- [EXERCISE INSTRUCTIONS]
Retype, with no pictures, each line from the one that holds "focal_mm: 2.22" through the last line of the entries below, both included.

- [RECORDS FOR THE EXERCISE]
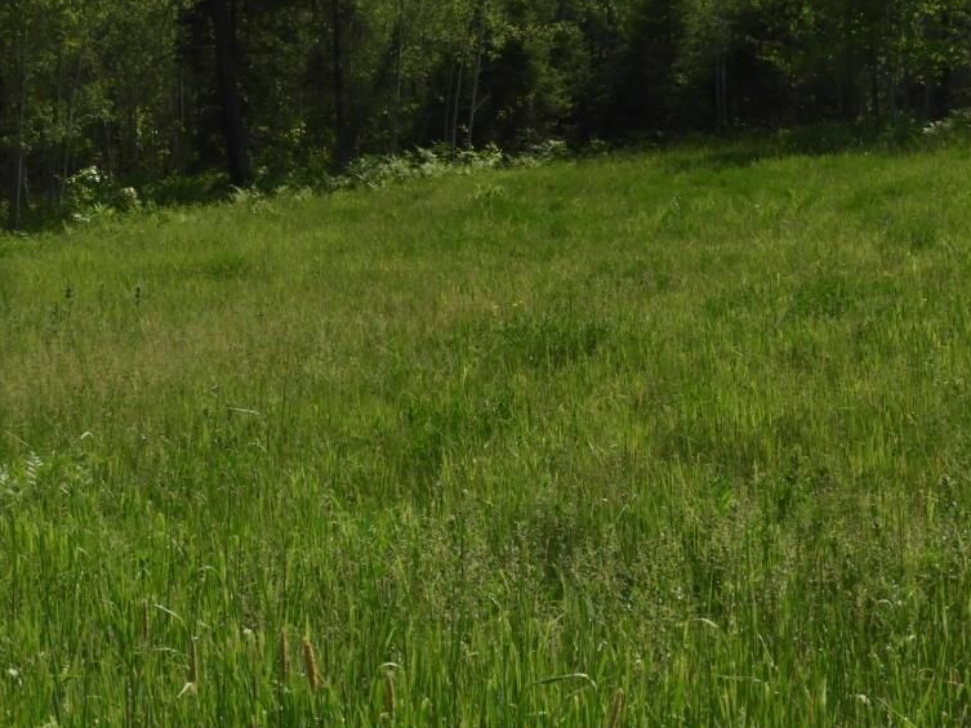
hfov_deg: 23.0
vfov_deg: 17.3
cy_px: 240
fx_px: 2385
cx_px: 515
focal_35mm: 85
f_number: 3.8
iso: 100
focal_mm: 7.2
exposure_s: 1/1000
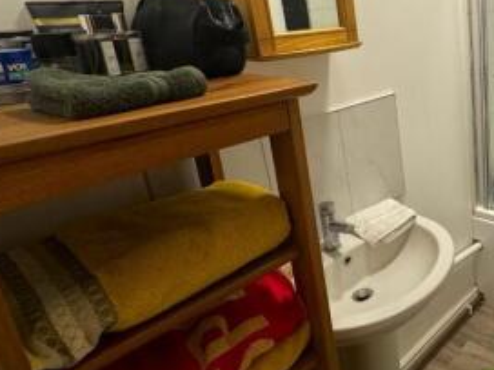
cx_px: 502
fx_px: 428
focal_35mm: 30
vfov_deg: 46.0
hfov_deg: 48.5
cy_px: 119
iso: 250
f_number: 2.2
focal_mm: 2.22
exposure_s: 1/50
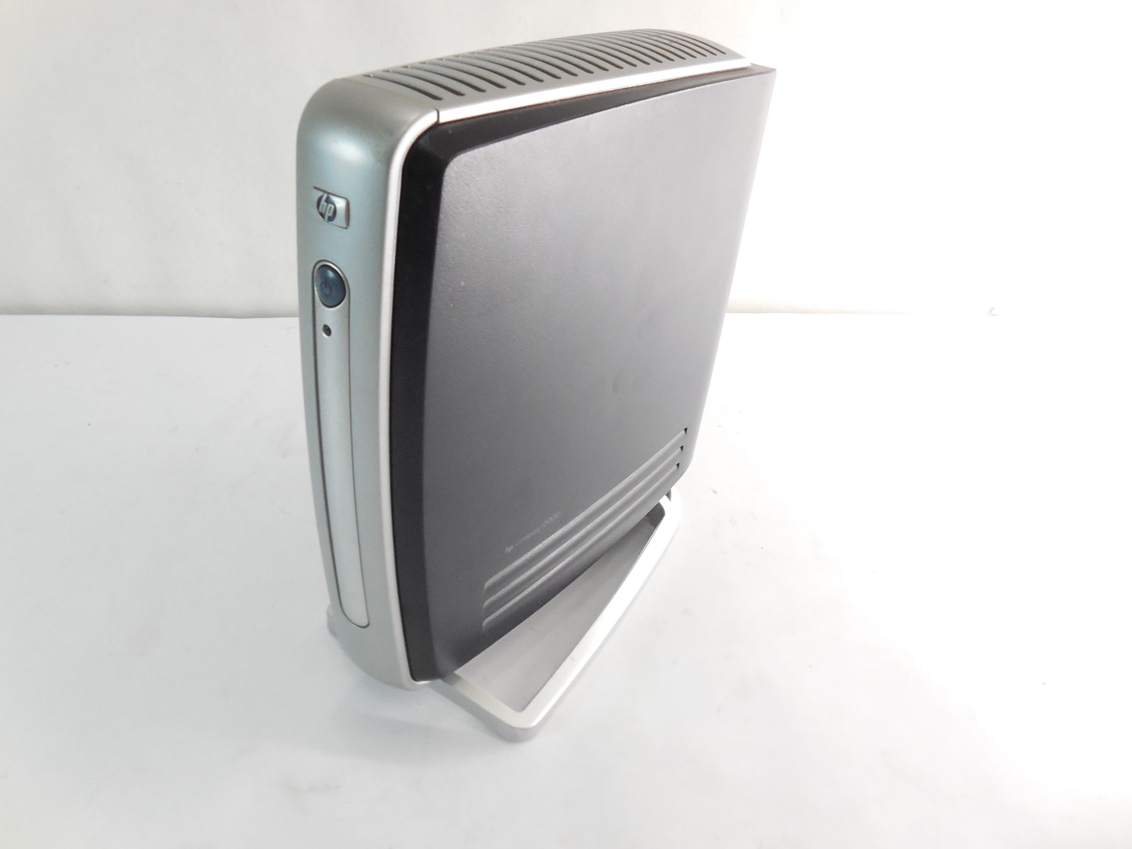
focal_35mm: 26
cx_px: 566
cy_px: 424
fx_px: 850
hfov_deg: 67.3
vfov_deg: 53.1
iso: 400
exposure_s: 1/30
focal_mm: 4.6
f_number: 3.5
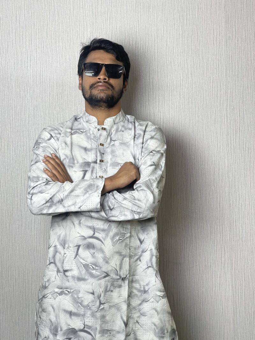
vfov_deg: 30.3
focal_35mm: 64
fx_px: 629
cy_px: 170
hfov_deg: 22.9
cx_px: 128
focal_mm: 7.5
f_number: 2.2
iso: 125
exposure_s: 1/100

- [YOUR SOLUTION]
focal_mm: 2.22
exposure_s: 1/50
focal_35mm: 26
cx_px: 566
cy_px: 424
fx_px: 850
hfov_deg: 67.3
vfov_deg: 53.1
iso: 400
exposure_s: 1/30
focal_mm: 4.6
f_number: 3.5
vfov_deg: 30.3
focal_35mm: 64
fx_px: 629
cy_px: 170
hfov_deg: 22.9
cx_px: 128
focal_mm: 7.5
f_number: 2.2
iso: 125
exposure_s: 1/100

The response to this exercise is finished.